La première représentation ressort de la conception de la « noblesse » que nous avons analysée. Cette définition aboutit à une vision binaire de la société où les perfecti, les gens parfaits, forment une élite qui se distingue de tous les autres. Le terme perfecti sert à désigner les membres de la noblesse parmi lesquels se range Ennode. Il est employé comme un véritable synonyme de nobiles ou clarissimi : l’exemple de Jean qui cherche à atteindre « le faîte de la perfection791 » et qui tend vers « la Clarté792 » illustre les liens étroits entre la perfectio et la claritas. Mais ce n’est pas parce qu’un individu est noble qu’il est parfait ; c’est parce qu’il est parfait qu’il peut-être considéré comme « noble ». Cette vision binaire de la société (les perfecti et les autres) se retrouve à l’identique dans l’opposition entre les bons auteurs, ceux qui respectent avec succès les devoirs de l’épître, et les auteurs maladroits : « Agréable est le commerce épistolaire quand il émane d’un auteur érudit. C’est en lui qu’éclate la splendeur d’un style poli à la perfection lorsque la richesse de l’expression est bridée par les freins de l’habileté793 ». Et passant ensuite au style rude de l’auteur maladroit, il ajoute : « Qui, étant solidement établi sur la citadelle de l’éloquence, ne mépriserait pas l’affection d’une telle personne ? L’amour d’un inculte pèse sur la conscience des êtres parfaits794 ». Cette conception a pour conséquence d’exclure les indocti de l’amicitia épistolaire et, partant, de l’élite sociale. Le renouvellement de la notion de noblesse, qui traduit, nous l’avons vu, une subordination de l’excellence sociale à l’excellence culturelle et morale, délivre une conception de la société dans laquelle les « nobles » s’opposent aux indocti, ceux qui ne parviennent pas à l’excellence culturelle, et aux profani, terme générique qui désigne à la fois ceux qui cultivent encore des pratiques païennes et des comportements indignes de la morale chrétienne, mais aussi les chrétiens schismatiques, ceux qui menacent le pouvoir de l’évêque de Rome et qu’Ennode qualifie de profanissimi 795.

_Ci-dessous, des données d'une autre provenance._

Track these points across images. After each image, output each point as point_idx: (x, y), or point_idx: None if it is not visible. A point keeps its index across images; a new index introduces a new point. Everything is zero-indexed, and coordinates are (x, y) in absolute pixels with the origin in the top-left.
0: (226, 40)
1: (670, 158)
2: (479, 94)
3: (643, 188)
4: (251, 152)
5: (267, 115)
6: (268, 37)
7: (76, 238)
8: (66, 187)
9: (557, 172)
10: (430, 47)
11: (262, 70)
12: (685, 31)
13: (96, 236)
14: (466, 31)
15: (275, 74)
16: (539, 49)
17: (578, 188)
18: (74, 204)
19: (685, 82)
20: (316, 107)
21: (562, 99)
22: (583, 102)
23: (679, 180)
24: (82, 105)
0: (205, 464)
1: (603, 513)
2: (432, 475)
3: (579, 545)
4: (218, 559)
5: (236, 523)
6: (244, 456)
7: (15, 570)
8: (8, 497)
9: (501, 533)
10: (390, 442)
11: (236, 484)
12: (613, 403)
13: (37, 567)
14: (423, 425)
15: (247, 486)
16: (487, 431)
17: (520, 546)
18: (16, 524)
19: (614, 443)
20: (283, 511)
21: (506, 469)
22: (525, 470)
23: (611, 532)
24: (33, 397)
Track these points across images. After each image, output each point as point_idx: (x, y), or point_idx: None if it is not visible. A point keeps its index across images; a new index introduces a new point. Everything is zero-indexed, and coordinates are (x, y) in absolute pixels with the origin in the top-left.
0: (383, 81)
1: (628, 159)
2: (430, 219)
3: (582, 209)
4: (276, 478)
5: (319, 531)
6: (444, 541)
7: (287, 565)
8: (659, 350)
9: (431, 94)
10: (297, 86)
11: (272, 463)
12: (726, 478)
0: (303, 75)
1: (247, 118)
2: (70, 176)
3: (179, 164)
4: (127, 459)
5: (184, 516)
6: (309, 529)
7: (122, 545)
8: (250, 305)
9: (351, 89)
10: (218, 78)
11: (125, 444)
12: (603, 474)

La distinction entre les perfecti et les autres (indocti, profani…) prend place dans une opposition plus large entre les « bons » (boni) et les « méchants » (crudeles) : « ce que tu as supporté », écrit-il à Euprepia, « est commun aux gens de bien ; mais ce que tu as fait est commun aux gens cruels796 ». La structure binaire de la société est donc exprimée par plusieurs répartitions complémentaires. À cet égard, il est frappant de constater qu’Ennode ne reprend pas l’opposition traditionnelle entre les « familles d’origine latine » et les « barbares ». Pour un défenseur de la romanité, cette attitude témoigne d’une évolution importante.
Epist. 1, 10, 3 à Jean : summam perfectionis adeptus es.
Epist. 1, 10, 6 à Jean : sub hac claritatis tuae intentione (…).
Epist. 1, 8, 1 à Firminus : iucunda sunt commercia litterarum docto auctore concepta : illa in quibus ad unguem politi sermonis splendor effulgorat, ubi oratio diues frenis peritiae continetur.
Epist. 1, 8, 2 à Firminus : Quis non personae talis in eloquentiae arce constitutus spernat affectum ? Grauat conscientiam perfectorum amor indocti.
Opusc. 2, 66.
Epist. 2, 15, 2 à Euprepia : Quod sustinuisti, commune cum bonis est : cum crudelibus, quod fecisti.